RIO DE JANEIRO - Os policiais militares do Rio que anteontem mataram o guardador de carros Leandro dos Santos Silva agiram na certeza de que ficariam impunes. Calcularam errado, mas a desfaçatez com que sequestraram, cobraram um "resgate" de R$ 2.000 de Silva e, por vingança, o mataram faz pensar se ainda é possível reformar as polícias.
Os PMs cometeram o assassinato um dia depois de o guardador ter ido dar queixa do sequestro de que fora vítima ao inspetor-geral da Secretaria de Segurança, recém-investido por Anthony Garotinho de poderes para sanear as polícias. O provável é que a notícia da "audácia" de Silva tenha chegado aos policiais, que anteciparam a cobrança de R$ 1.000 que ele ainda lhes devia.
Com Silva baleado na cabeça, estendido em frente à casa na favela Parada de Lucas, os PMs sacaram o "kit assassino": colocaram uma arma ao lado do corpo a fim de forjar um "auto de resistência", jargão para morte em confronto com a polícia, ocorrência que vem crescendo no Rio. Foram 132 casos em outubro, recorde mensal dos últimos cinco anos.
É nesse detalhe que a ênfase moralizadora do secretário Garotinho encontra o seu limite. Há poucos dias, em seu programa de rádio, ele comemorou a estatística: "Entre morrer um cidadão de bem, um policial ou um bandido que está armado, o que a gente vai fazer?". Na mesma linha, o comandante da PM, Renato Hottz, argumenta que também mais policiais estão morrendo em serviço devido à agressividade dos traficantes -foram quatro em outubro contra um no mesmo mês de 2002.

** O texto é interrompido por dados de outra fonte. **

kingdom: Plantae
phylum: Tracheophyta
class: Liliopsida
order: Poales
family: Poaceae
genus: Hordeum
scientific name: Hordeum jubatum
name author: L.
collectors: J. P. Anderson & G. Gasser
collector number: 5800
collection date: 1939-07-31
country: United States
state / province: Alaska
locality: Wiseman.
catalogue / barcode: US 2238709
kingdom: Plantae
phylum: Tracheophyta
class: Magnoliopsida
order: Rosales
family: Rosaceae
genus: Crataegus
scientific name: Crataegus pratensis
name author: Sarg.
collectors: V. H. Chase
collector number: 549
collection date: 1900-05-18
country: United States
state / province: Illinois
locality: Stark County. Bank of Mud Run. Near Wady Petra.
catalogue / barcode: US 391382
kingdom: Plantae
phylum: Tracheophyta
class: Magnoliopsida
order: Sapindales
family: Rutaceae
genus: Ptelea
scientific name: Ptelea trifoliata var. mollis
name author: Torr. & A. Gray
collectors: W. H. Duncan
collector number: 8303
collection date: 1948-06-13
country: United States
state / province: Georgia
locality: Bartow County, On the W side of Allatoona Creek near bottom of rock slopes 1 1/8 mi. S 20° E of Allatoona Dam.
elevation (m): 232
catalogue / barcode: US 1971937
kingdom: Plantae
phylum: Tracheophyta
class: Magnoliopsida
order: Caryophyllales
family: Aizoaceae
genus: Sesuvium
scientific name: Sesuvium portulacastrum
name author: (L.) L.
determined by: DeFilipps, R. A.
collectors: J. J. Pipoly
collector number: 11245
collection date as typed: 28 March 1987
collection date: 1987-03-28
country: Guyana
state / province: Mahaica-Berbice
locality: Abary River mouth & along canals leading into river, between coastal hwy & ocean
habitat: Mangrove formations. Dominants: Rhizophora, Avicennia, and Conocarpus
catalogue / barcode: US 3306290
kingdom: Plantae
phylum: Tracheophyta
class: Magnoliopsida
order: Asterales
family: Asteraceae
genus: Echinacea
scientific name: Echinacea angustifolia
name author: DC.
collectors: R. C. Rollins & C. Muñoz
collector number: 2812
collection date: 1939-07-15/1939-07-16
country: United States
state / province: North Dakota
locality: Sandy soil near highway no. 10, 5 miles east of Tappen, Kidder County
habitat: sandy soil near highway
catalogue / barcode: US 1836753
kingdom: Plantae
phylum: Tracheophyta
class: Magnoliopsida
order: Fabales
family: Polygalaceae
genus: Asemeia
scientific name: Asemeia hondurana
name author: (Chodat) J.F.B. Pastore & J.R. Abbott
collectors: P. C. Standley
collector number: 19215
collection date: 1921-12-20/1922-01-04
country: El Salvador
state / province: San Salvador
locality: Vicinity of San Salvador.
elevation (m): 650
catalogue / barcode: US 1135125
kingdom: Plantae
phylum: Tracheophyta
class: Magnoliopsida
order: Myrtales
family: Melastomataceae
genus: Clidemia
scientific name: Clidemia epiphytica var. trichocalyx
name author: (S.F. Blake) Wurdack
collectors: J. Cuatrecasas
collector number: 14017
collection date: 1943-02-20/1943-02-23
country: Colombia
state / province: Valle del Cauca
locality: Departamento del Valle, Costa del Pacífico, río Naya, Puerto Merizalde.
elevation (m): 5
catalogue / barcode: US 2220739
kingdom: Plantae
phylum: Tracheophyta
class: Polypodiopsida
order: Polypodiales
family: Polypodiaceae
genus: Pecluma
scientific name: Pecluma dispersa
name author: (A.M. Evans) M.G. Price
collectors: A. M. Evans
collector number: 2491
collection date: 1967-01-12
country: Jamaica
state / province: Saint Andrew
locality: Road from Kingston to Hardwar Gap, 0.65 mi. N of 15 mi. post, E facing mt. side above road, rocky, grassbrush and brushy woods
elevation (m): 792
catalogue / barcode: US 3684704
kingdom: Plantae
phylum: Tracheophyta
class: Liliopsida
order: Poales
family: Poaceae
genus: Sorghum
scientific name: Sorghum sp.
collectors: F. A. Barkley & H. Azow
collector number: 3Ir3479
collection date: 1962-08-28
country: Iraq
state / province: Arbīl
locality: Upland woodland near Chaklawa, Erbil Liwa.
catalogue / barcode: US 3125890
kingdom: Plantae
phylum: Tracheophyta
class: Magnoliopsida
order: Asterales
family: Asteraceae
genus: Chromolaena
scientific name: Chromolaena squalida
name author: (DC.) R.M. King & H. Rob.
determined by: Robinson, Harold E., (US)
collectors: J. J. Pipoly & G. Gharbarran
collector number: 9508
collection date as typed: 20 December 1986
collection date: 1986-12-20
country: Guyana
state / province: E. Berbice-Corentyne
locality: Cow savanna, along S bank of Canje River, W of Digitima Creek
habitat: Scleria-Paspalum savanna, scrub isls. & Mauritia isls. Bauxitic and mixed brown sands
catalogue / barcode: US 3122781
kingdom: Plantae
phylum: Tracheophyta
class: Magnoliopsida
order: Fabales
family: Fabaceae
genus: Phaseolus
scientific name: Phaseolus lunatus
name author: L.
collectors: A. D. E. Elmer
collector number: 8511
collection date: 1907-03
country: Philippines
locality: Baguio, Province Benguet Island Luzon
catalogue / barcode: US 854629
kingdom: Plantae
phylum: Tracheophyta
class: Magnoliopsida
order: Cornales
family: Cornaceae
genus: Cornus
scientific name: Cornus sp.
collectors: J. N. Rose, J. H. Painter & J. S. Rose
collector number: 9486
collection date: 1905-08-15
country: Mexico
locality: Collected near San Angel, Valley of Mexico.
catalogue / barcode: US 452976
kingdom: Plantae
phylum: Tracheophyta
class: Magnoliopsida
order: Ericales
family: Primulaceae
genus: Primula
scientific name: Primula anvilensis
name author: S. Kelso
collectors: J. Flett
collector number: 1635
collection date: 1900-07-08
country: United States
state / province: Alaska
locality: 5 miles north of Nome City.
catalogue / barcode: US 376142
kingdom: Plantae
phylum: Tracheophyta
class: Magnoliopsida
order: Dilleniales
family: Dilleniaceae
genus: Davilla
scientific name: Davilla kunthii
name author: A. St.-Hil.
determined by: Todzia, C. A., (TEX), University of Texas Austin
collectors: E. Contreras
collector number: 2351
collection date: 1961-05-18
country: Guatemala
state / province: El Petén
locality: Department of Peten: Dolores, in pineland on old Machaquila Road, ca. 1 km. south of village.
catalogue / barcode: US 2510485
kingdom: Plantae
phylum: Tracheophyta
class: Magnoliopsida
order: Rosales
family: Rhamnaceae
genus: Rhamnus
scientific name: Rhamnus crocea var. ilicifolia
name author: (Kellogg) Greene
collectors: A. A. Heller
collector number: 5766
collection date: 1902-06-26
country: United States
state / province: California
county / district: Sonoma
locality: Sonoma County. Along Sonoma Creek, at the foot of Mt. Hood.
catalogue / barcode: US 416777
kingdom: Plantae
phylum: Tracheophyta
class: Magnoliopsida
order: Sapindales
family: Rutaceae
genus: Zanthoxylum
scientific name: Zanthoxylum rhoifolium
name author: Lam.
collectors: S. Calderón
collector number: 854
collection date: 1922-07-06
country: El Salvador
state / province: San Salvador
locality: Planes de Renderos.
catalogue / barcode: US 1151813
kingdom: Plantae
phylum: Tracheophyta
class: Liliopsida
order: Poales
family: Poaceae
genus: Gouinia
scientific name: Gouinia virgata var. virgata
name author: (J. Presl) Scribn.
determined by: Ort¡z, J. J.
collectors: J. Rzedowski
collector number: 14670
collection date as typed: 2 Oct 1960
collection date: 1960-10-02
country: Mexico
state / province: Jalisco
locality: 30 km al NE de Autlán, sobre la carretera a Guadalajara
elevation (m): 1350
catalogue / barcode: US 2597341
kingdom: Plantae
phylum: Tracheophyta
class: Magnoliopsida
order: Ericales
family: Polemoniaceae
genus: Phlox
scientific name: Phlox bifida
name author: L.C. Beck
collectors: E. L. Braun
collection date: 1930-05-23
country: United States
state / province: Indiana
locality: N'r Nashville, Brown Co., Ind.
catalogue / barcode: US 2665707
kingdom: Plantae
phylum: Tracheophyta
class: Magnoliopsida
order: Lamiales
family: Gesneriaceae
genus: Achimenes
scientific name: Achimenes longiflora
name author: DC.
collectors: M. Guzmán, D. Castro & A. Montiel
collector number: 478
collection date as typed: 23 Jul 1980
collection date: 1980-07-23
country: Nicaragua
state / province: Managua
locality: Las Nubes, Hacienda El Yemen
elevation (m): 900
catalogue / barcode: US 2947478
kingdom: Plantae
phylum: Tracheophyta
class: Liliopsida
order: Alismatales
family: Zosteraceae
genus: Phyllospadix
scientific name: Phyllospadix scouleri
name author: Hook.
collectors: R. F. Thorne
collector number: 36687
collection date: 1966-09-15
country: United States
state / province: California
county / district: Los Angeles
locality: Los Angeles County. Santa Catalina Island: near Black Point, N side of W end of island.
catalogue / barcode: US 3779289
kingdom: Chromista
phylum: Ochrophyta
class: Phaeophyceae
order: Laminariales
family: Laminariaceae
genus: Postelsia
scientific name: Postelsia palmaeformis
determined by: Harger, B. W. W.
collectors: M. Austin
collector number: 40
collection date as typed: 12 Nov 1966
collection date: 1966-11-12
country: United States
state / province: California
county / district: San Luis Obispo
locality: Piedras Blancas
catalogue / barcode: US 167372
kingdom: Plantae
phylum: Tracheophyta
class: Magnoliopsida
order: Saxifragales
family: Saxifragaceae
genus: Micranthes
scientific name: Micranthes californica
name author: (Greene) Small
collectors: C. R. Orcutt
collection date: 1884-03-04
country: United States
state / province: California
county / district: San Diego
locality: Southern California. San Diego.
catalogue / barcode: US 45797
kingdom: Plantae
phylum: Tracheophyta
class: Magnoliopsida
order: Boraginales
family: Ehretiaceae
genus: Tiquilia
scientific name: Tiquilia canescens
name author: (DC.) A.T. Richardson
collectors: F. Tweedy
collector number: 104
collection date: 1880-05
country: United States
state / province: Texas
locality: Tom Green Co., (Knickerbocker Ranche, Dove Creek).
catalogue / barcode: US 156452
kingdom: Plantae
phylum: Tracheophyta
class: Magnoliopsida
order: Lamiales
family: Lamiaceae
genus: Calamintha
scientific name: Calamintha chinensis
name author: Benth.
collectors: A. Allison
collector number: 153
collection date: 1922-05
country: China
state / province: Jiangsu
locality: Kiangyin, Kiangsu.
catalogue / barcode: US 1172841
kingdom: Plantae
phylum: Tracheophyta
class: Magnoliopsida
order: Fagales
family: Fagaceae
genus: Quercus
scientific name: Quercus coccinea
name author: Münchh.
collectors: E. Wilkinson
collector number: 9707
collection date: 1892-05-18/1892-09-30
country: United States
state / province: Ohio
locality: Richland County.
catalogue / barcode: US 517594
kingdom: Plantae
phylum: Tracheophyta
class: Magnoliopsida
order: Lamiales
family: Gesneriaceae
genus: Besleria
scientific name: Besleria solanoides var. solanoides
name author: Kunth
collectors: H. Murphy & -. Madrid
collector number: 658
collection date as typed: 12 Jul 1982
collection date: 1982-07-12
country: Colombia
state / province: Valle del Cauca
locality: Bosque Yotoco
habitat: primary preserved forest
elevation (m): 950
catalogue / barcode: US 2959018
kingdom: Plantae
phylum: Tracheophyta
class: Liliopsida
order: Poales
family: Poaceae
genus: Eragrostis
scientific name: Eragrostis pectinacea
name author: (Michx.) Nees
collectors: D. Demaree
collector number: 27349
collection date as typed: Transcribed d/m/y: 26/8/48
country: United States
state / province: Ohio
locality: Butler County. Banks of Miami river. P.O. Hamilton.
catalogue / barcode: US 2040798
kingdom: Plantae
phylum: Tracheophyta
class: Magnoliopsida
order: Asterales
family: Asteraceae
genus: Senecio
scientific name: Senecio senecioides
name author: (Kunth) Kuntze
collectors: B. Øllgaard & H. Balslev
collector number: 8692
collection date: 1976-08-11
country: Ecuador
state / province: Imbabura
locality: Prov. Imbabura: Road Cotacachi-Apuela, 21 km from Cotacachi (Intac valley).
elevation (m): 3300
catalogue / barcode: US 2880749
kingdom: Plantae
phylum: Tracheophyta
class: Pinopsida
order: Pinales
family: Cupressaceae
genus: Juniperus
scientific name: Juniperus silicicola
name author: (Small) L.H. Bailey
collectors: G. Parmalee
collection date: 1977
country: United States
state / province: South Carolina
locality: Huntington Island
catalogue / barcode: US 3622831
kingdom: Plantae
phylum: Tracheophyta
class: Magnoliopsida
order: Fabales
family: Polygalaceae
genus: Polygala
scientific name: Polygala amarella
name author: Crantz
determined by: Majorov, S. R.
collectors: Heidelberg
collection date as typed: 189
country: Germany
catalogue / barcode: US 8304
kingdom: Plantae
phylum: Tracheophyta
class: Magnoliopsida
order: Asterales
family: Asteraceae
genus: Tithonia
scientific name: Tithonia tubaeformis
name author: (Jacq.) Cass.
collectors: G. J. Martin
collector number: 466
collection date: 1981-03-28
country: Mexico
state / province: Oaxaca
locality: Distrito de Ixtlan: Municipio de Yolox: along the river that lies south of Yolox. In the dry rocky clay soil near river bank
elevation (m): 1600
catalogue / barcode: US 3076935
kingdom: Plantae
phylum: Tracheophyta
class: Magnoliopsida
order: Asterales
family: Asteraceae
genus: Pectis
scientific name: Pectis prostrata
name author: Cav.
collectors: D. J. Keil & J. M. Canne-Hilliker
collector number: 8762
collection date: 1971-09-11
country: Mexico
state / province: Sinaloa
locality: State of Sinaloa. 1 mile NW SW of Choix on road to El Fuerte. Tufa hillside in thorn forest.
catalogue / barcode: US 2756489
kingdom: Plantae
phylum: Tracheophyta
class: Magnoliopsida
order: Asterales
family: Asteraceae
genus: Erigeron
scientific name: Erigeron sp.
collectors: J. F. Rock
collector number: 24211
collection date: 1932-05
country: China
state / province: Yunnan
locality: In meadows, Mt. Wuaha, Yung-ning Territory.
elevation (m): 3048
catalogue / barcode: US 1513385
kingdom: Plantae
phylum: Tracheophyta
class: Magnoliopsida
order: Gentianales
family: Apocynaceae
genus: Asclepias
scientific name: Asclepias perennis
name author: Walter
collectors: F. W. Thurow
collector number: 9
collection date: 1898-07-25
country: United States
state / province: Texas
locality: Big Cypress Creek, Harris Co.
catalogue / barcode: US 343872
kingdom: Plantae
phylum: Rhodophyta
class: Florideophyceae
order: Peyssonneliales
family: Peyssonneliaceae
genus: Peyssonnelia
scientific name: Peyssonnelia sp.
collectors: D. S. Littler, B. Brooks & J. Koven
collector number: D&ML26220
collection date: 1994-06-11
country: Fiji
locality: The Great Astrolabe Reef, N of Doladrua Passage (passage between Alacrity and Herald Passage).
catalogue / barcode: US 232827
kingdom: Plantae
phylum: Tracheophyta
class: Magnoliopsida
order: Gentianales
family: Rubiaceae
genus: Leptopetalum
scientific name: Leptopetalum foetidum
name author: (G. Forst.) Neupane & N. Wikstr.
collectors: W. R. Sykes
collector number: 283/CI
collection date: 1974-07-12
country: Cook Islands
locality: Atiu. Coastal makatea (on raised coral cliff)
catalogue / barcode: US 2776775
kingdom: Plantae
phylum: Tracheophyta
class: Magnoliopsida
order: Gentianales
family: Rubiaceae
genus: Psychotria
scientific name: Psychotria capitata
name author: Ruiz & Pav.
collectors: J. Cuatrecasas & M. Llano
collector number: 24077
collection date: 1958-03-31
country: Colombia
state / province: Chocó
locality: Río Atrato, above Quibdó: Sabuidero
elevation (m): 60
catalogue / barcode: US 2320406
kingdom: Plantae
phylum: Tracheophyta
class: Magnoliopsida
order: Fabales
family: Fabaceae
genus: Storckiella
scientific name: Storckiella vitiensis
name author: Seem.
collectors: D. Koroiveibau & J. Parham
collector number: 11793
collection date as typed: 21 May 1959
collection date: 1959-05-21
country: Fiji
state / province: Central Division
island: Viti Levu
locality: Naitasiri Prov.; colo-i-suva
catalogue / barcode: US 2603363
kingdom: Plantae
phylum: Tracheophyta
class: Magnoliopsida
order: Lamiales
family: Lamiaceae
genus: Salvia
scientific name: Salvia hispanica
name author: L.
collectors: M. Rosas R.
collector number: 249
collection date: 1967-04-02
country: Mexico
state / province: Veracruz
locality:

O problema é que não se trata de uma competição macabra de olho por olho, dente por dente. É o sinal verde para a justiça sumária que dá à polícia o poder para arrancar propinas tanto dos criminosos nas bocas-de-fumo como dos demais moradores de favelas. Além de uma questão ética, o que está em jogo é o resgate da credibilidade da corporação policial e a eficácia de qualquer política de segurança.